By the time the Germans occupied France in 1940, Chanel had shut her shops, however, and was living at the Paris Ritz where her lover, Baron Von Dincklage, resided alongside Nazis Hermann Göring and Joseph Goebbels.
Operation Modelhut
The Nazis had passed laws to ‘Aryanize’ businesses in German-occupied territories so when Pierre Wertheimer - who owned the majority of Chanel’s company - fled to the US in 1940, the designer wrote to Nazi party officials. She outlined her argument for the return of Parfums Chanel to her full ownership but was unsuccessful. Wertheimer had already transferred his share of the business to a non-Jewish friend.

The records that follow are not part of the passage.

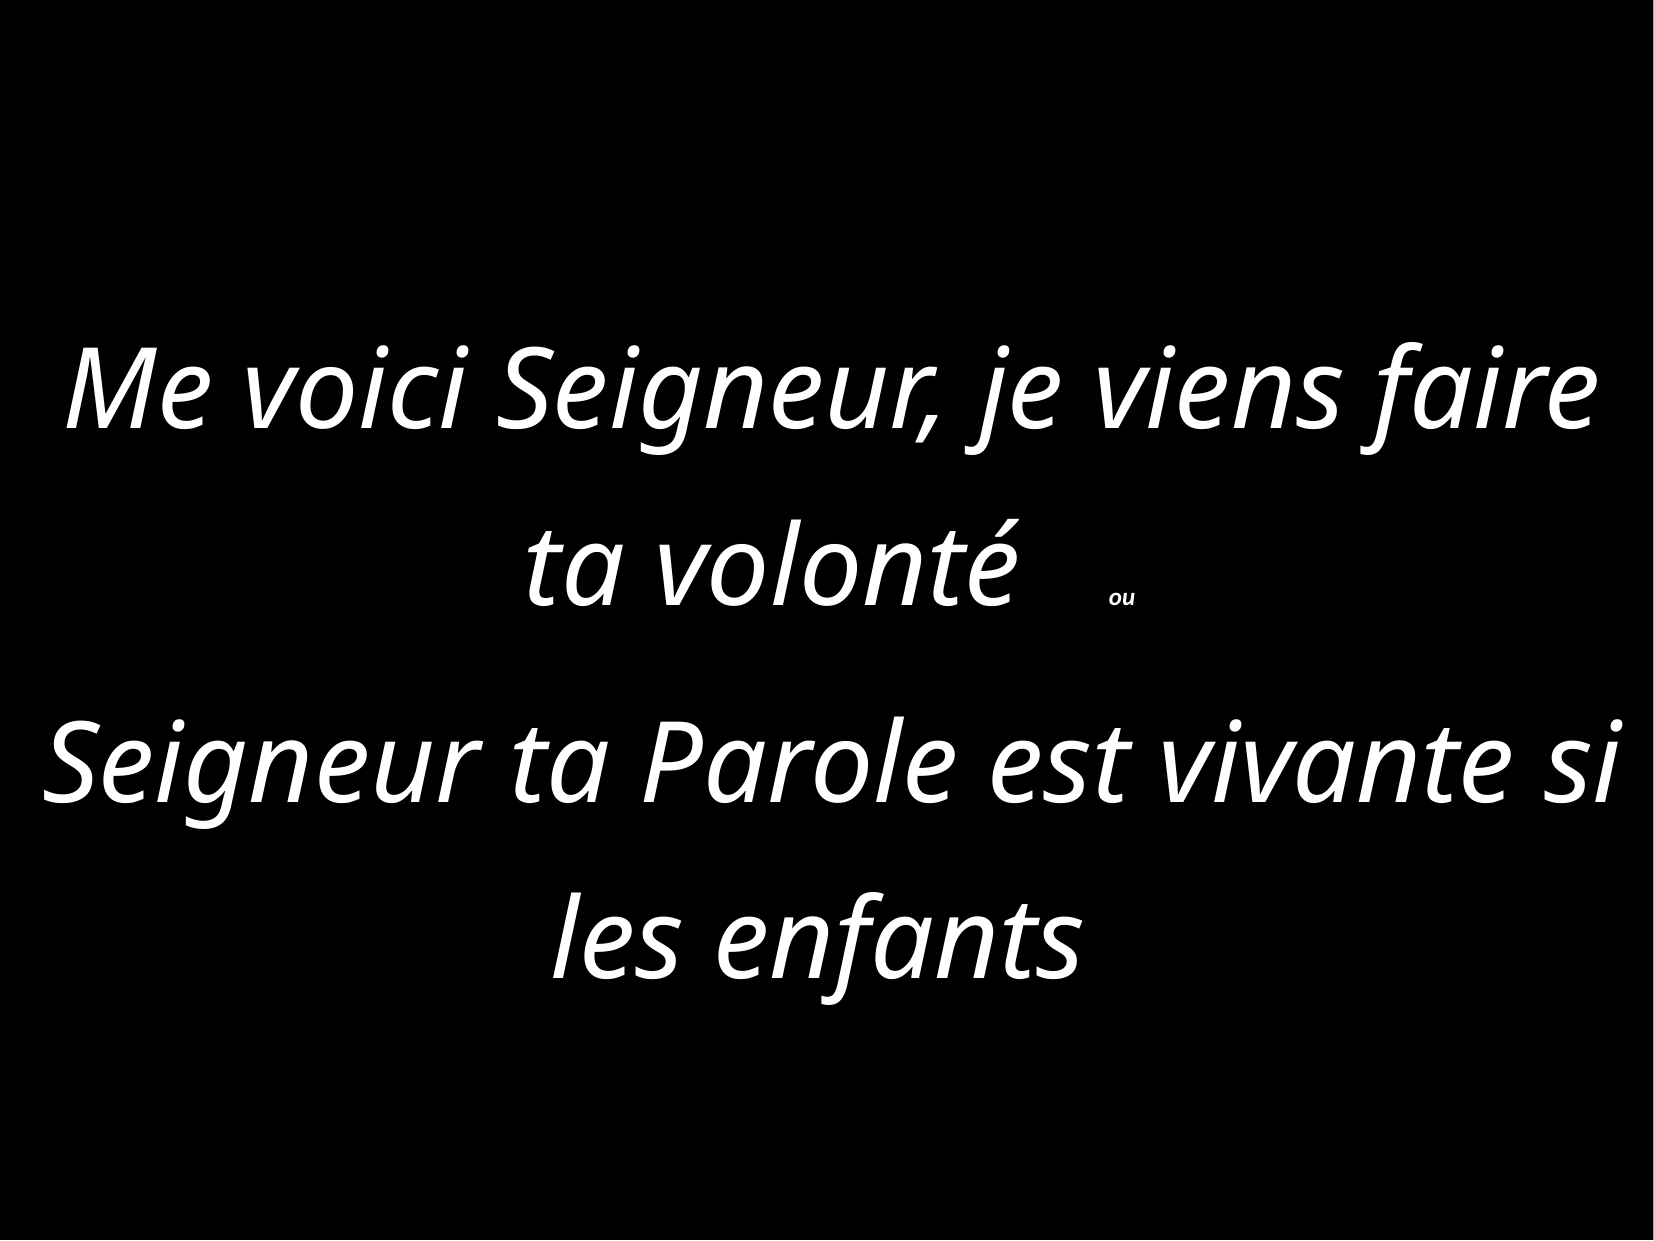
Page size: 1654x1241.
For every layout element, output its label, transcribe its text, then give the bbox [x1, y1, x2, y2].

subtitle Me voici Seigneur, je viens faire ta volonté ou Seigneur ta Parole est vivante si les enfants [35, 35, 1630, 1241]
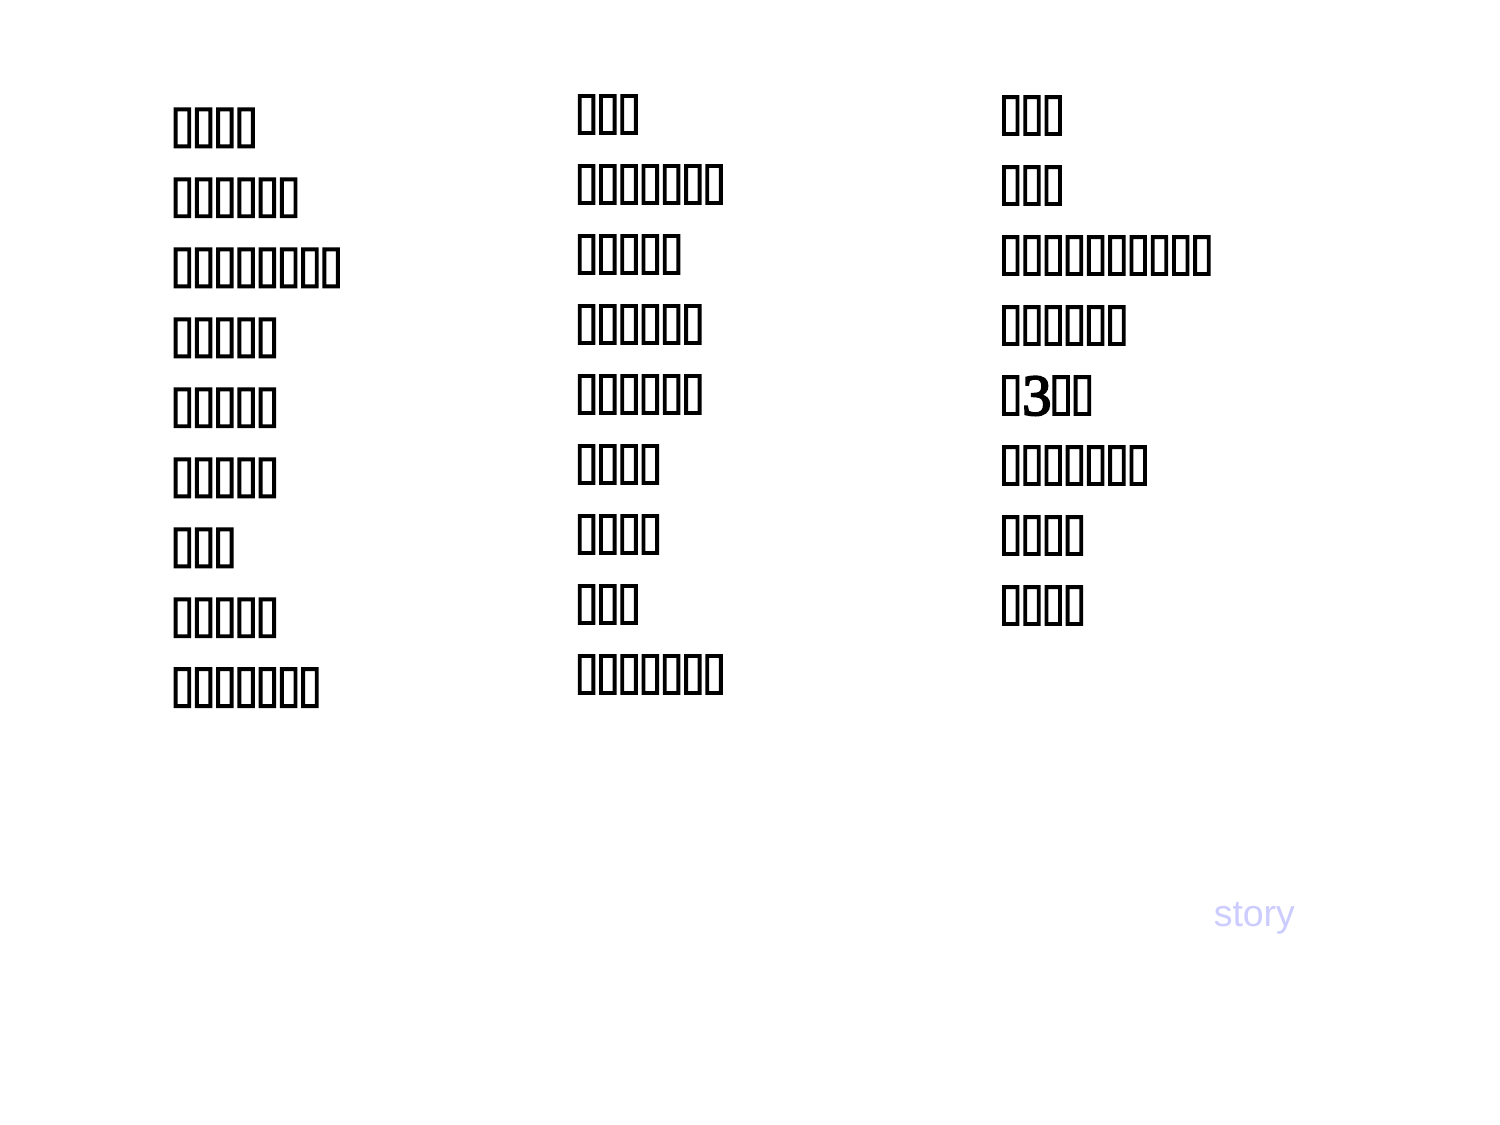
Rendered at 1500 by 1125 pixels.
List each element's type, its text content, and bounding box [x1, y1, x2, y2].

text_box          [158, 81, 358, 727]
text_box         [986, 68, 1353, 645]
text_box          [562, 67, 741, 714]
text_box story [1198, 881, 1310, 942]
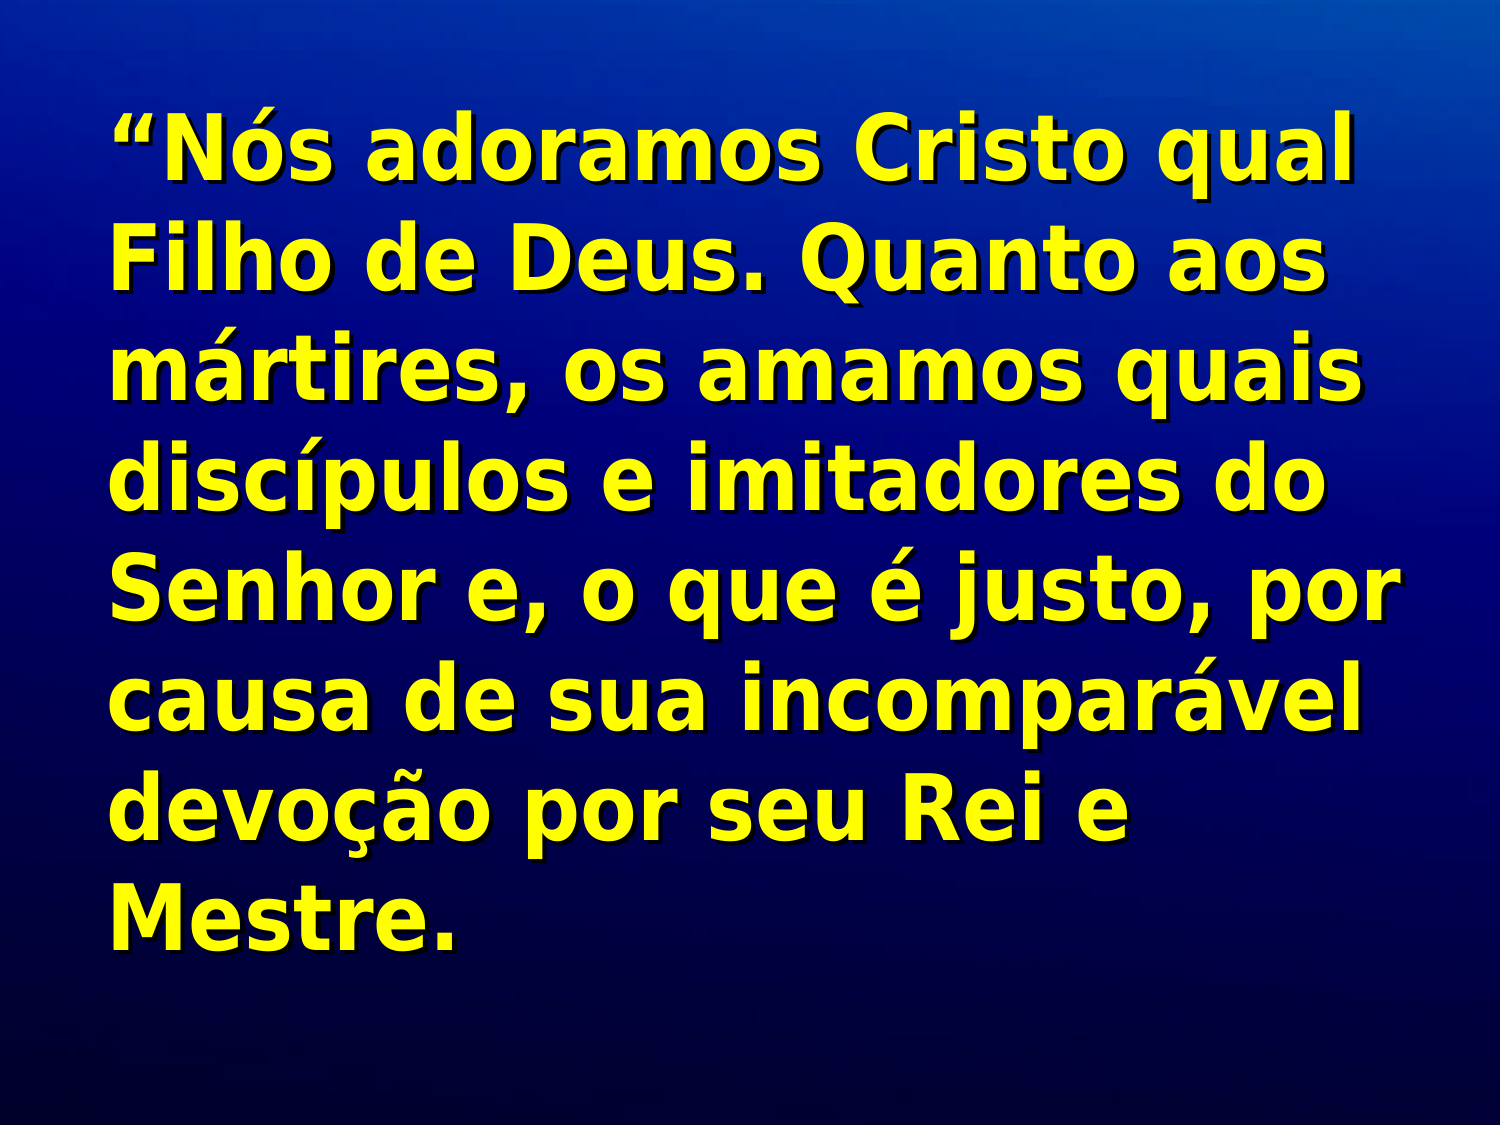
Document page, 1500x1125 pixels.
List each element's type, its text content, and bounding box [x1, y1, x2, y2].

picture [0, 0, 1500, 1125]
text_box “Nós adoramos Cristo qual Filho de Deus. Quanto aos mártires, os amamos quais discípulos e imitadores do Senhor e, o que é justo, por causa de sua incomparável devoção por seu Rei e Mestre. [92, 82, 1418, 1040]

German intelligence officers soon learned that Chanel was also upset that her nephew, André, was imprisoned in a PoW camp. A bargain was apparently struck: André would be released if Chanel acted as a go-between for the Nazis, passing information to her powerful Allied connections in Britain. It seemed the Germans wanted Britain to end the hostilities and use Chanel as a backdoor negotiator.
Exactly what took place during Chanel’s visit to Madrid in 1941 is not clear - records weren’t kept - but her nephew André returned home safely. Around this time, Chanel is believed to have become a Nazi spy with the code name ‘Westminster’, a reference to her links to Britain’s Duke of Westminster, and given the agent number: F-7124, a French documentary L’Ombre D’un Doute revealed in 2014.
Chanel believed she could negotiate a peace treaty between the Nazis and Britain through PM Winston Churchill, suggests Hal Vaughan in Sleeping with the Enemy: Coco Chanel’s Secret War. Under Operation Modelhut (Model Hat), Chanel hoped to initiate talks with the British Embassy in Spain in 1944. Instead, a travel companion denounced her as an enemy agent. Not long after the liberation of Paris in August 1944, Chanel was arrested and interrogated in France.
Freedom and a fresh start
In the absence of hard evidence, the French initially let Chanel walk free. Why? Some biographers believe her release may have been orchestrated by Churchill, although Vaughan found no hard proof of this.
A French judge also issued an ‘urgent’ warrant to investigate Chanel’s wartime activities. This time, the judge wasn’t interested in her lovers. The court believed Chanel may have teamed up with a French traitor, Baron Louis de Vaufreland, who had worked as a Nazi recruiter.
Vaufreland had apparently traveled to Spain and identified men and women who could be recruited or coerced into spying for Nazi Germany, with Chanel possibly along to provide cover. Chanel called Vaufreland’s stories ‘fantasies’, however. Around this time, she moved to Switzerland to reestablish her brand in a neutral country.
In bed with the Nazis
Why did Chanel associate with the Nazis? Many articles mention her prejudice against the Jews, but Snopes fact-checkers found no proof of this: “In reality, there are no quotes by her or any actions that she took that would indicate she was in any way an anti-Semite.”
In Sleeping with the Enemy, author Hal Vaughan said Coco Chanel believed fully in putting herself first: “Chanel was, very simply put, an enormous opportunist who did what she had to do to get along.”
“I have no feelings against Chanel,” he added. “You can’t put someone like Klaus Barbie and Chanel in the same category: she didn’t kill anybody; she didn’t torture anybody.”
After the war, Chanel successfully re-established herself. By 1947, she’d settled her legal dispute with the company's majority shareholder, Pierre Wertheimer, and agreed to a deal that would see Wertheimer pay a settlement and expenses for the rest of her life. After eight years in exile, Chanel returned to Paris and the Ritz Hotel where she died at home, age 87, having lived up to her mantra: "I don’t care what you think of me. I don’t think of you at all."